Differentiating this with respect to $x$ (see C3 A-level maths for differentiating $\ln [f(x)]$ ), we have

(9) $\begin{equation*} \begin{aligned} \frac{d}{dx}\Big(E\left(\ln X\right)\Big) &= pb\frac{1}{1+bx} + (1-p)(-1)\frac{1}{1-x} \\ \\ &= \frac{pb}{1+bx} - \frac{1-p}{1-x} \\ \\ \end{aligned} \end{equation*}$

We can now find the value of $x$ which gives the maximum value of $E(\ln X)$ by setting the derivative, equation 9, equal to zero. Hence,

$\begin{equation*} \begin{alignat}{2} &&0 &= \frac{pb}{1+bx} - \frac{1-p}{1-x} \\ \\ &\implies\quad &(1-p)(1+bx) &= pb(1-x) \\ \\ &\implies\quad &(1-p) - pb &= -(1-p)bx - pbx \\ \\ &\implies\quad &bx &= pb + p - 1 \end{alignat} \end{equation*}$

(10) $\begin{equation*} \begin{alignat}{2} &\implies\quad &x &= \frac{pb - (1-p)}{b} \end{alignat} \end{equation*}$

This important result is known as the Kelly criterion. It gives the optimal value of $x$ , the fraction of our bankroll that we should bet in order to maximise the average rate of return per bet, given the probability $p$ of winning the bet and the profit multiple $b$ .

It should be noted that the Kelly criterion says what to do to maximise the average rate of return in the long run. That is to say, the more and more bets you make the better off you will be compared to anyone else who uses a different staking system. In the short term, there can be quite a bit of fluctuation in your bankroll.

As a final point, it also says to only gamble if you have an edge – and there are no casino games like that.

Further exercises

Prove that when the odds are not in your favour, i.e. negative edge, you will go bankrupt in the long run. You must write a correct mathematical proof and use correct mathematical notation.

Research the Martingale betting system, and prove mathematically that unless there is an edge it leads to bankruptcy in the long run. Pick two more betting systems and prove the same thing.

Write a 2,000 word report about a situation in a casino which would give you an edge. Two examples you could write about are card-counting in Blackjack and edge-sorting in Baccarat. Include relevent maths.
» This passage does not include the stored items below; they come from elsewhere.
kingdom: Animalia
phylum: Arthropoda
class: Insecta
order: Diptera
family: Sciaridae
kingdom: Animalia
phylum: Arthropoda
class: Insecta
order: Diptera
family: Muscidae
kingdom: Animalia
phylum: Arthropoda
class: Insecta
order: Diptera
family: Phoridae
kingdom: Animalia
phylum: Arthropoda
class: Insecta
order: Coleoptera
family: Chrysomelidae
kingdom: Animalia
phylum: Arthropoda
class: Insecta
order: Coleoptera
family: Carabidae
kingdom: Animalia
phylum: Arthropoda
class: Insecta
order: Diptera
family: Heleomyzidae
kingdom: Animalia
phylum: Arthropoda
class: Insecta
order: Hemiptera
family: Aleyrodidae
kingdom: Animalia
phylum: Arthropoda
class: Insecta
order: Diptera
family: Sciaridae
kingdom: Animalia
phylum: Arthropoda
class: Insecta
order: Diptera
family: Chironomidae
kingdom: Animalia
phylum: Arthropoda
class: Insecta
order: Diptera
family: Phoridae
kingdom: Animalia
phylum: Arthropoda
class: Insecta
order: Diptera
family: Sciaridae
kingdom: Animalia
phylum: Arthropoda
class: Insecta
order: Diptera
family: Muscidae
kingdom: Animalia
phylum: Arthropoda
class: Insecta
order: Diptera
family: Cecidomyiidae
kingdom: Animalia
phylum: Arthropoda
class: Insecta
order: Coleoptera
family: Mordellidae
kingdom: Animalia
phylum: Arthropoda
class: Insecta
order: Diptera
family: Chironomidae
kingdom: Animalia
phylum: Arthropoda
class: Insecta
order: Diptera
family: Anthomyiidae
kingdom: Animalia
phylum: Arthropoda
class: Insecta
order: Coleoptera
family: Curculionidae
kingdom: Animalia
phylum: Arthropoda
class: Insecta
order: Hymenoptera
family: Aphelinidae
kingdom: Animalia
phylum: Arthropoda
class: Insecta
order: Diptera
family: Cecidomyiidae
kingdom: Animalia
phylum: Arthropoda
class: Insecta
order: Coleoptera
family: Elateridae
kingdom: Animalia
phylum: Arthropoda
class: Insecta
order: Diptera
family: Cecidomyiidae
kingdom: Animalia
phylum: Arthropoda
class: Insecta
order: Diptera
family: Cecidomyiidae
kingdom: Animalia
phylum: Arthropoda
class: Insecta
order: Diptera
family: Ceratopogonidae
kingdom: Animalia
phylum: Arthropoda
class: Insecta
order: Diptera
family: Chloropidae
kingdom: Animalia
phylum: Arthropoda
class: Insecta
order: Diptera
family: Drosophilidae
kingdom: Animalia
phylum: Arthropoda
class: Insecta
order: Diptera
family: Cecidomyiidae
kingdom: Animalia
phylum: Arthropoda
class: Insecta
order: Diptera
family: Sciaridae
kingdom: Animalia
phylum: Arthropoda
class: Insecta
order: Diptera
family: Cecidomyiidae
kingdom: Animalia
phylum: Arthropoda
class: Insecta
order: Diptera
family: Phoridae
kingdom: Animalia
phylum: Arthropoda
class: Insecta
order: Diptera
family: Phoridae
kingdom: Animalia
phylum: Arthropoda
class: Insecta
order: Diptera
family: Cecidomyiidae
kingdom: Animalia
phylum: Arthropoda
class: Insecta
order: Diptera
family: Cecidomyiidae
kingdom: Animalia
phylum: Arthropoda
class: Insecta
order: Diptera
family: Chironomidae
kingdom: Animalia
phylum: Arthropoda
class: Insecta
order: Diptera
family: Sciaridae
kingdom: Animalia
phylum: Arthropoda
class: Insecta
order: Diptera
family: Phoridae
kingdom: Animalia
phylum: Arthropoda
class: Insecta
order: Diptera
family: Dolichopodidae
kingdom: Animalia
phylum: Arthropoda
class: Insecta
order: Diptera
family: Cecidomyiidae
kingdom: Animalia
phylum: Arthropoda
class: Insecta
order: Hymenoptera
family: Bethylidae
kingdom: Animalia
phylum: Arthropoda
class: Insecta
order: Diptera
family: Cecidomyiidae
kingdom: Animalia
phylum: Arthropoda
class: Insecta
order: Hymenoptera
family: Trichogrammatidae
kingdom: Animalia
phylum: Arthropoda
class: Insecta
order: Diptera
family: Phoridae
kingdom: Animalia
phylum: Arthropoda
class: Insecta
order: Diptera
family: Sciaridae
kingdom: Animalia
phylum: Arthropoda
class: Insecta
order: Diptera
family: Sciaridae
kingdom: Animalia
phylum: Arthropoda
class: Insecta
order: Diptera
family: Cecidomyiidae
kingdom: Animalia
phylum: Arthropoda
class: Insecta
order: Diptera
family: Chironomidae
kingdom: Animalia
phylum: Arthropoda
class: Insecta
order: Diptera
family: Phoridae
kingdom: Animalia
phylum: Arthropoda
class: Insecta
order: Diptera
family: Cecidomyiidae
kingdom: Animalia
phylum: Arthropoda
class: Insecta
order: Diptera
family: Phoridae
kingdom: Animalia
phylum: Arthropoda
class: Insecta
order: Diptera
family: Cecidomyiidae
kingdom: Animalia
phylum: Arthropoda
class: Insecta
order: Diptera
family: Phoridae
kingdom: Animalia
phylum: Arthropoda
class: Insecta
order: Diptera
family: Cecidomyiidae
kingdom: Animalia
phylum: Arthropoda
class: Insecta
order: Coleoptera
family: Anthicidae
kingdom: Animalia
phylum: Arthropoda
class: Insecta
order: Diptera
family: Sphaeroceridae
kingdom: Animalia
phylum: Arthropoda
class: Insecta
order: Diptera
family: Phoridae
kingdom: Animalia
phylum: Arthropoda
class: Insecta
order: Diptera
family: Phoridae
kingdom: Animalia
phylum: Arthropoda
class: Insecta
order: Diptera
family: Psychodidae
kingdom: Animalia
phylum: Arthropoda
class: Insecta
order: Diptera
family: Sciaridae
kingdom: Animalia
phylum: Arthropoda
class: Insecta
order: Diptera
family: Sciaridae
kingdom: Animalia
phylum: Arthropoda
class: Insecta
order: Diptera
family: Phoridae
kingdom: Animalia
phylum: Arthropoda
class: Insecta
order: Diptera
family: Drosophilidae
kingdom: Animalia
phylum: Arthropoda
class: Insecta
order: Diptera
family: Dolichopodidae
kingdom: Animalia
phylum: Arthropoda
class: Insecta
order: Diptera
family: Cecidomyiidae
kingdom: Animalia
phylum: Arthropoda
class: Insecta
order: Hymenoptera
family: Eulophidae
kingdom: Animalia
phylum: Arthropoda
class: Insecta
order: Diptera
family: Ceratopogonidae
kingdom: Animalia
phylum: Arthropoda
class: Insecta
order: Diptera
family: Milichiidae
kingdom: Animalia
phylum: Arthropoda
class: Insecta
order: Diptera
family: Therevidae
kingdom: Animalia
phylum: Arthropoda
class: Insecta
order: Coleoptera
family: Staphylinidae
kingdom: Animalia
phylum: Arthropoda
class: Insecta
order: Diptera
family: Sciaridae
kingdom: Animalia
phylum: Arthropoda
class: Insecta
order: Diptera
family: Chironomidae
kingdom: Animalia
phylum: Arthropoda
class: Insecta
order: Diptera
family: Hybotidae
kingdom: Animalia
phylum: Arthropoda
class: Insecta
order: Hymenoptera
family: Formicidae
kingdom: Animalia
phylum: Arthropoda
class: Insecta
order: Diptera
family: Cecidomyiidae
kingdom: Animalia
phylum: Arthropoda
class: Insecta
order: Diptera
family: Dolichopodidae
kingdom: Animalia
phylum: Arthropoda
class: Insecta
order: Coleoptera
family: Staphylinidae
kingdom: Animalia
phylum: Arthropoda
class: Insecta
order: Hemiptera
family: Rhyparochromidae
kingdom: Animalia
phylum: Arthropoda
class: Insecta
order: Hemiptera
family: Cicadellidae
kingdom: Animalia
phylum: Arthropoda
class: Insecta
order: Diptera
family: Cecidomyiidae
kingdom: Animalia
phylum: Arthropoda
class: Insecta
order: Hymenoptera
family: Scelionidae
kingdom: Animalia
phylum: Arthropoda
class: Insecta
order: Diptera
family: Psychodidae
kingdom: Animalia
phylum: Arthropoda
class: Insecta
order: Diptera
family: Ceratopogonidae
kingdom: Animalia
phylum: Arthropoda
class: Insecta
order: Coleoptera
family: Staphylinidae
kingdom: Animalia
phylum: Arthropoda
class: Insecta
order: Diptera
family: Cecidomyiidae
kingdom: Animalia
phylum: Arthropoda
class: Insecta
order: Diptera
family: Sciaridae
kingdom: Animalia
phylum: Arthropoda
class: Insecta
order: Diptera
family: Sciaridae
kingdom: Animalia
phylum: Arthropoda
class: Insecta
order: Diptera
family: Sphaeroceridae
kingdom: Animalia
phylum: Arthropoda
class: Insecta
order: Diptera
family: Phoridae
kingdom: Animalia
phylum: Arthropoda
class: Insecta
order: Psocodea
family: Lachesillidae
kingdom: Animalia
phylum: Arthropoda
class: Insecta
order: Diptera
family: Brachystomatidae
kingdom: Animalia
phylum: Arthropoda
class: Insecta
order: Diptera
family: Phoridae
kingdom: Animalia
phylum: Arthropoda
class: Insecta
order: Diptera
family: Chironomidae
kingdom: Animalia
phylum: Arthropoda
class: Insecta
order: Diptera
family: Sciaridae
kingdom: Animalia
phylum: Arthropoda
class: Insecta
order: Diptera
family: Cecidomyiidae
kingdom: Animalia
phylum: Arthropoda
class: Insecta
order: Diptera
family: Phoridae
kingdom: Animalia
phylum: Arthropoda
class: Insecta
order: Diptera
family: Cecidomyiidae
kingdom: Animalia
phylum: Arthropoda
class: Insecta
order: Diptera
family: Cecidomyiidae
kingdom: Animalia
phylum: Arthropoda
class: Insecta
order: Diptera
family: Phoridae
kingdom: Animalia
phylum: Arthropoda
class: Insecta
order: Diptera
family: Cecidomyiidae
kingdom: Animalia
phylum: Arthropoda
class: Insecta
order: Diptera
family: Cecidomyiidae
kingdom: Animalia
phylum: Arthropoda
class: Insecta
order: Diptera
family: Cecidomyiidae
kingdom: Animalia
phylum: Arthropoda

So far we have looked at the idealised case where the true odds of winning the bet are known to you. Describe some scenarios where the true odds change but are not known fully, possibly a piece of insider information regarding a horse running in a race – you can pick as many examples as you wish. How would you deal with these situations quantitatively? Try and think like a physicist when investigating this.

The simple derivation here considered a simple bet where you have an edge. Think about other situations, such as a horse race where you have an edge on several horses. How would the Kelly criterion be modified for this? Pick two more situations, describe them and explain how the Kelly criterion would apply.